If a point be taken outside a circle and from the point straight lines be drawn through to the circle, one of which is through the centre and the others are drawn at random, then, of the straight lines which fall on the concave circumference, that through the centre is greatest, while of the rest the nearer to that through the centre is always greater than the more remote, but, of the straight lines falling on the convex circumference, that between the point and the diameter is least, while of the rest the nearer to the least is always less than the more remote, and only two equal straight lines will fall on the circle from the point, one on each side of the least.

Let ABC be a circle, and let a point D be taken outside ABC; let there be drawn through from it straight lines DA, DE, DF, DC, and let DA be through the centre; I say that, of the straight lines falling on the concave circumference AEFC, the straight line DA through the centre is greatest, while DE is greater than DF and DF than DC.; but, of the straight lines falling on the convex circumference HLKG, the straight line DG between the point and the diameter AG is least; and the nearer to the least DG is always less than the more remote, namely DK than DL, and DL than DH.

For let the centre of the circle ABC be taken [III. 1], and let it be M; let ME, MF, MC, MK, ML, MH be joined.

Then, since AM is equal to EM, let MD be added to each;

therefore AD is equal to EM, MD.

But EM, MD are greater than ED; [I. 20]

therefore AD is also greater than ED.

Again, since ME is equal to MF,

and MD is common,
therefore EM, MD are equal to FM, MD;
and the angle EMD is greater than the angle FMD;
therefore the base ED is greater than the base FD. [I. 24]

Similarly we can prove that FD is greater than CD; therefore DA is greatest, while DE is greater than DF, and DF than DC.

Next, since MK, KD are greater than MD, [I. 20] and MG is equal to MK, therefore the remainder KD is greater than the remainder GD,

so that GD is less than KD.

And, since on MD, one of the sides of the triangle MLD, two straight lines MK, KD were constructed meeting within the triangle, therefore MK, KD are less than ML, LD; [I. 21] and MK is equal to ML;

therefore the remainder DK is less than the remainder DL.

Similarly we can prove that DL is also less than DH;

therefore DG is least, while DK is less than DL, and DL than DH.

I say also that only two equal straight lines will fall from the point D on the circle, one on each side of the least DG.

On the straight line MD, and at the point M on it, let the angle DMB be constructed equal to the angle KMD, and let DB be joined.

Then, since MK is equal to MB, and MD is common,

the two sides KM, MD are equal to the two sides BM, MD respectively;
and the angle KMD is equal to the angle BMD;
therefore the base DK is equal to the base DB. [I. 4]
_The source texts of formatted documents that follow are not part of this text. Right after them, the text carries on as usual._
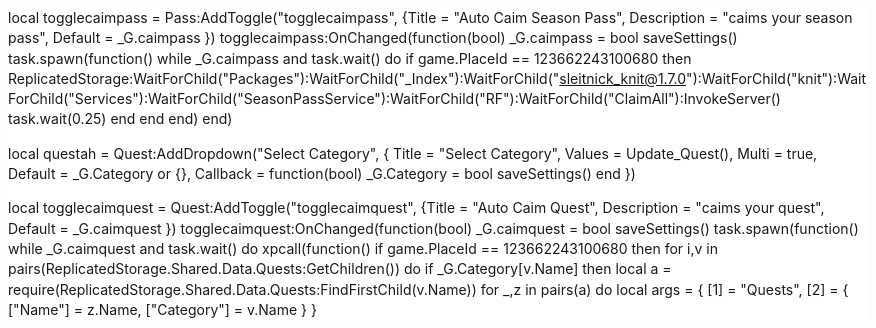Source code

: 

local togglecaimpass = Pass:AddToggle("togglecaimpass", {Title = "Auto Caim Season Pass", Description = "caims your season pass", Default = _G.caimpass })
togglecaimpass:OnChanged(function(bool)
	_G.caimpass = bool
	saveSettings()
	task.spawn(function()
		while _G.caimpass and task.wait() do
			if game.PlaceId == 123662243100680 then
				ReplicatedStorage:WaitForChild("Packages"):WaitForChild("_Index"):WaitForChild("sleitnick_knit@1.7.0"):WaitForChild("knit"):WaitForChild("Services"):WaitForChild("SeasonPassService"):WaitForChild("RF"):WaitForChild("ClaimAll"):InvokeServer()
				task.wait(0.25)
			end
		end
	end)
end)




local questah = Quest:AddDropdown("Select Category", {
	Title = "Select Category",
	Values = Update_Quest(),
	Multi = true,
	Default = _G.Category or {},
	Callback = function(bool)
		_G.Category = bool
		saveSettings()
	end
})


local togglecaimquest = Quest:AddToggle("togglecaimquest", {Title = "Auto Caim Quest", Description = "caims your quest", Default = _G.caimquest })
togglecaimquest:OnChanged(function(bool)
	_G.caimquest = bool
	saveSettings()
	task.spawn(function()
		while _G.caimquest and task.wait() do
			xpcall(function()
				if game.PlaceId == 123662243100680 then
					for i,v in pairs(ReplicatedStorage.Shared.Data.Quests:GetChildren()) do
						if _G.Category[v.Name] then
							local a = require(ReplicatedStorage.Shared.Data.Quests:FindFirstChild(v.Name))
							for _,z in pairs(a) do
								local args = {
									[1] = "Quests",
									[2] = {
										["Name"] = z.Name,
										["Category"] = v.Name
									}
								}
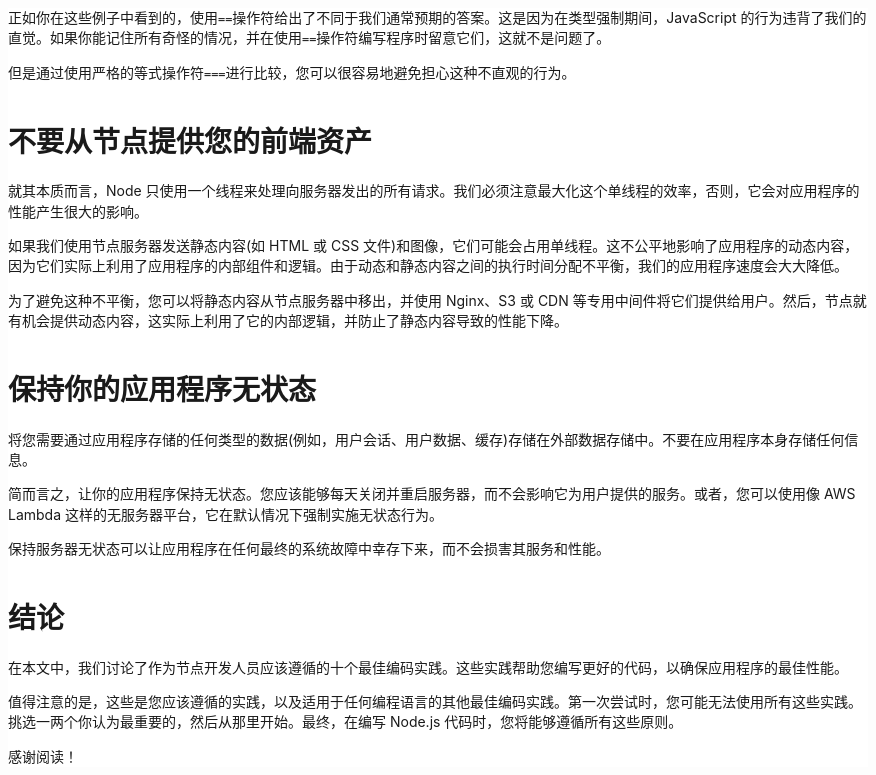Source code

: 正如你在这些例子中看到的，使用`==`操作符给出了不同于我们通常预期的答案。这是因为在类型强制期间，JavaScript 的行为违背了我们的直觉。如果你能记住所有奇怪的情况，并在使用`==`操作符编写程序时留意它们，这就不是问题了。

但是通过使用严格的等式操作符`===`进行比较，您可以很容易地避免担心这种不直观的行为。

# 不要从节点提供您的前端资产

就其本质而言，Node 只使用一个线程来处理向服务器发出的所有请求。我们必须注意最大化这个单线程的效率，否则，它会对应用程序的性能产生很大的影响。

如果我们使用节点服务器发送静态内容(如 HTML 或 CSS 文件)和图像，它们可能会占用单线程。这不公平地影响了应用程序的动态内容，因为它们实际上利用了应用程序的内部组件和逻辑。由于动态和静态内容之间的执行时间分配不平衡，我们的应用程序速度会大大降低。

为了避免这种不平衡，您可以将静态内容从节点服务器中移出，并使用 Nginx、S3 或 CDN 等专用中间件将它们提供给用户。然后，节点就有机会提供动态内容，这实际上利用了它的内部逻辑，并防止了静态内容导致的性能下降。

# 保持你的应用程序无状态

将您需要通过应用程序存储的任何类型的数据(例如，用户会话、用户数据、缓存)存储在外部数据存储中。不要在应用程序本身存储任何信息。

简而言之，让你的应用程序保持无状态。您应该能够每天关闭并重启服务器，而不会影响它为用户提供的服务。或者，您可以使用像 AWS Lambda 这样的无服务器平台，它在默认情况下强制实施无状态行为。

保持服务器无状态可以让应用程序在任何最终的系统故障中幸存下来，而不会损害其服务和性能。

# 结论

在本文中，我们讨论了作为节点开发人员应该遵循的十个最佳编码实践。这些实践帮助您编写更好的代码，以确保应用程序的最佳性能。

值得注意的是，这些是您应该遵循的实践，以及适用于任何编程语言的其他最佳编码实践。第一次尝试时，您可能无法使用所有这些实践。挑选一两个你认为最重要的，然后从那里开始。最终，在编写 Node.js 代码时，您将能够遵循所有这些原则。

感谢阅读！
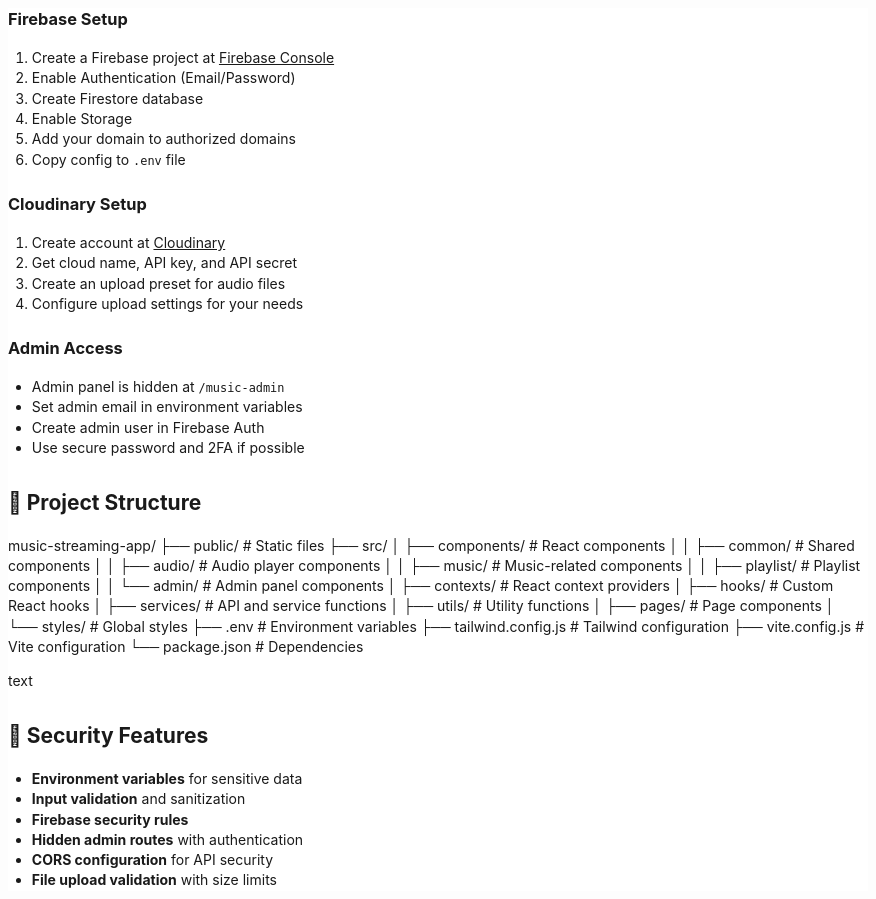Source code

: ### Firebase Setup
1. Create a Firebase project at [Firebase Console](https://console.firebase.google.com/)
2. Enable Authentication (Email/Password)
3. Create Firestore database
4. Enable Storage
5. Add your domain to authorized domains
6. Copy config to `.env` file

### Cloudinary Setup
1. Create account at [Cloudinary](https://cloudinary.com/)
2. Get cloud name, API key, and API secret
3. Create an upload preset for audio files
4. Configure upload settings for your needs

### Admin Access
- Admin panel is hidden at `/music-admin`
- Set admin email in environment variables
- Create admin user in Firebase Auth
- Use secure password and 2FA if possible

## 📁 Project Structure

music-streaming-app/
├── public/ # Static files
├── src/
│ ├── components/ # React components
│ │ ├── common/ # Shared components
│ │ ├── audio/ # Audio player components
│ │ ├── music/ # Music-related components
│ │ ├── playlist/ # Playlist components
│ │ └── admin/ # Admin panel components
│ ├── contexts/ # React context providers
│ ├── hooks/ # Custom React hooks
│ ├── services/ # API and service functions
│ ├── utils/ # Utility functions
│ ├── pages/ # Page components
│ └── styles/ # Global styles
├── .env # Environment variables
├── tailwind.config.js # Tailwind configuration
├── vite.config.js # Vite configuration
└── package.json # Dependencies

text

## 🔐 Security Features

- **Environment variables** for sensitive data
- **Input validation** and sanitization
- **Firebase security rules**
- **Hidden admin routes** with authentication
- **CORS configuration** for API security
- **File upload validation** with size limits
I say that no other straight line equal to the straight line DK will fall on the circle from the point D.

For, if possible, let a straight line so fall, and let it be DN.

Then, since DK is equal to DN,

while DK is equal to DB,

DB is also equal to DN,
that is, the nearer to the least DG equal to the more remote: which was proved impossible.

Therefore no more than two equal straight lines will fall on the circle ABC from the point D, one on each side of DG the least.

Therefore etc.